Payday-Loan Scam
A fraudulent operation that impersonates or mimics a payday loan provider to steal personal and banking information or collect advance fees from financially vulnerable applicants.
Also known as: loan fee fraud, advance fee loan, fake loan scam
Last reviewed: 1 June 2026
Payday loan scams target people who are already in financial difficulty and urgently need short-term credit. The fraudster creates a website or social media presence that looks like a legitimate payday lender, advertises guaranteed approvals regardless of credit history, and asks applicants to provide extensive personal and banking information — which is harvested for identity fraud — or to pay an upfront 'insurance fee', 'processing charge', or 'security deposit' before the loan is disbursed.
The loan is never disbursed. In some variants the fraudster sells the harvested data to multiple parties, meaning the victim suffers both the loss of the fee and ongoing identity fraud. In others, the victim's bank details are used to take unauthorised payments.

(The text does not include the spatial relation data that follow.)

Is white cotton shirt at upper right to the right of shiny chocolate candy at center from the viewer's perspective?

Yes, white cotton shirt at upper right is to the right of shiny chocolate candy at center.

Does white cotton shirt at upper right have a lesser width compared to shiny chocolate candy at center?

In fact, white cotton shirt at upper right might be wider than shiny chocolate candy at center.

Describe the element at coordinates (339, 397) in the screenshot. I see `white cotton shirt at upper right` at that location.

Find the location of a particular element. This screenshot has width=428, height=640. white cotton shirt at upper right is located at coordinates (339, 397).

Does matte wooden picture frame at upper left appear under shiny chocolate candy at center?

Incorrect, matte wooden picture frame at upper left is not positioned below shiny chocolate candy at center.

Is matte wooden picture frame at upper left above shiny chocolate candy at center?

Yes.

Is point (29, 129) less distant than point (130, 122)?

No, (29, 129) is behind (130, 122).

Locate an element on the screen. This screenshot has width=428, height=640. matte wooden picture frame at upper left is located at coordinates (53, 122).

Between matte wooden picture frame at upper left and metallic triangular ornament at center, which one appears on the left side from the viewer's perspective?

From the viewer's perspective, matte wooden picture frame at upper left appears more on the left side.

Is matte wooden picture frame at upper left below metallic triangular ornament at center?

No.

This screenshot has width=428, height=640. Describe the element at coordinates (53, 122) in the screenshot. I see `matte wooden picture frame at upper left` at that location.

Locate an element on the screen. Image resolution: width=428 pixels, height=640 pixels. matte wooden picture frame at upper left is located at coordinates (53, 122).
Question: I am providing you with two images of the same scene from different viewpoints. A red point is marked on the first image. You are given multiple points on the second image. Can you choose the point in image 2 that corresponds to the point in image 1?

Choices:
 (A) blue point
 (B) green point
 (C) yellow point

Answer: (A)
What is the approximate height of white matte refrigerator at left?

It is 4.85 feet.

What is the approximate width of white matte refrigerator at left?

Legitimate lenders never ask for fees upfront — costs are deducted from the loan or added to the repayment. Applicants should verify any lender against the relevant regulatory register (FCA authorisation in the UK, state licensing in the US), search for reviews, and be immediately suspicious of any request for advance payment.
Examples
- A person applies for a payday loan online; the lender requests a 'processing fee' of several hundred pounds before releasing funds that never arrive.